David and I at the waterfall outside of Kanchanaburi

Our first stop was a pretty unspectacular waterfall that shared the same area with an old WWII train and dozens of food stalls selling various styles of banana and yucca chips. We then took an hour long minibus ride to Hellfire Pass, a museum and world heritage site that documents the history and the horrors that came from the construction of the railroad line from Thailand to Burma. Although there were dozens of POW camps around Southeast Asia and many in Thailand, this area that lies about 45 km from Burma was known as being particularly gruesome and got it’s name from the ghoulish scenes of emaciated POW’s carving away the mountainside, their bodies lit only by the makeshift bamboo lamps in the dead of night. The carving of the mountainside to make way for the railroad as well as the actual construction of the rail and the many bridges that are found along the way was all done by hand with simple tools by men who wore little clothing and no shoes.

Hellfire Pass and a remnant of the original railroad which was later destroyed by the Australian army after the war.

WWII bridge and rail still in use today.










Dav and I were stunned that neither of us had ever heard of this rail line of the many POW camps that resembled the Holocaust. Emaciated bodies, foot and leg ulcers, cholera epidemics, malaria, beri beri, dysentary, and the origin of the word “jap happy” – coined from a sort of loincloth that the POW’s invented when their own clothes had rotted away from the jungle environment.

Hanging with Kat










On a lighter note…After our sobering history lesson, we had a quick lunch of Thai food at a local restaurant and then headed to a small village where David and I had the time of our lives riding elephants followed by a ride down the river in a bamboo raft. The elephants were mother and daughter – Manush aged 45, and Kat aged 21. I rode on Kat’s head through the jungle and through streams with her large ears slapping against my legs. When she peed, it looked like she had got rid of ten gallons of liquid. It was all quite an experience.

Manush and I staring deep into eachother's eyes.
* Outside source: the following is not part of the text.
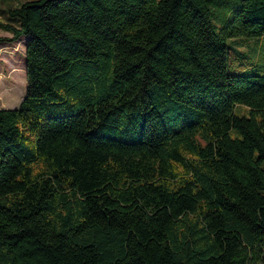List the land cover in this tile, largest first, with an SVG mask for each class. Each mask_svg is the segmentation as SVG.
Returning a JSON list of instances; mask_svg holds the SVG:
<instances>
[{"label":"trees","instance_id":"1","mask_svg":"<svg viewBox=\"0 0 264 264\" xmlns=\"http://www.w3.org/2000/svg\"><path fill=\"white\" fill-rule=\"evenodd\" d=\"M218 3L5 10L26 87L0 107V264H264V62L234 47L264 0Z\"/></svg>","mask_w":264,"mask_h":264},{"label":"rangeland","instance_id":"2","mask_svg":"<svg viewBox=\"0 0 264 264\" xmlns=\"http://www.w3.org/2000/svg\"><path fill=\"white\" fill-rule=\"evenodd\" d=\"M24 0H0V22L4 21V13L8 7H16ZM225 1L215 4V14L221 15L222 11L227 8ZM225 4V5H223ZM212 22H217L211 17ZM0 107L13 108L16 107L24 95L26 87L25 69L23 63V39L10 41V33L0 27ZM5 38L6 40H4ZM238 42L241 45L234 46L239 51H243L251 60L263 59L264 62V36L259 38L241 37ZM229 44V41H227ZM233 65L237 69L241 67L235 66L238 63H244L239 55H231ZM231 61V62H232ZM248 61V59L246 60Z\"/></svg>","mask_w":264,"mask_h":264}]
</instances>
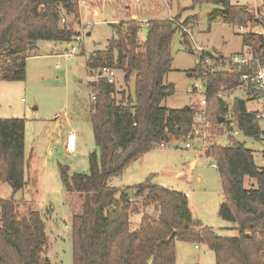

After the bamboo ride down the river we started making our way back to Kanchanaburi, not before taking a train ride along the original WWII rail line and seeing the bridge over the River Kwai that had been bombed various times by the allied armies. It was a fun, full day, and we were utterly exhausted when we finally make it back to our hotel. Alas, we still had enough energy for dinner and dancing the night away with a fellow Emersonian of Dave’s and his friend from Philly. Small world, eh?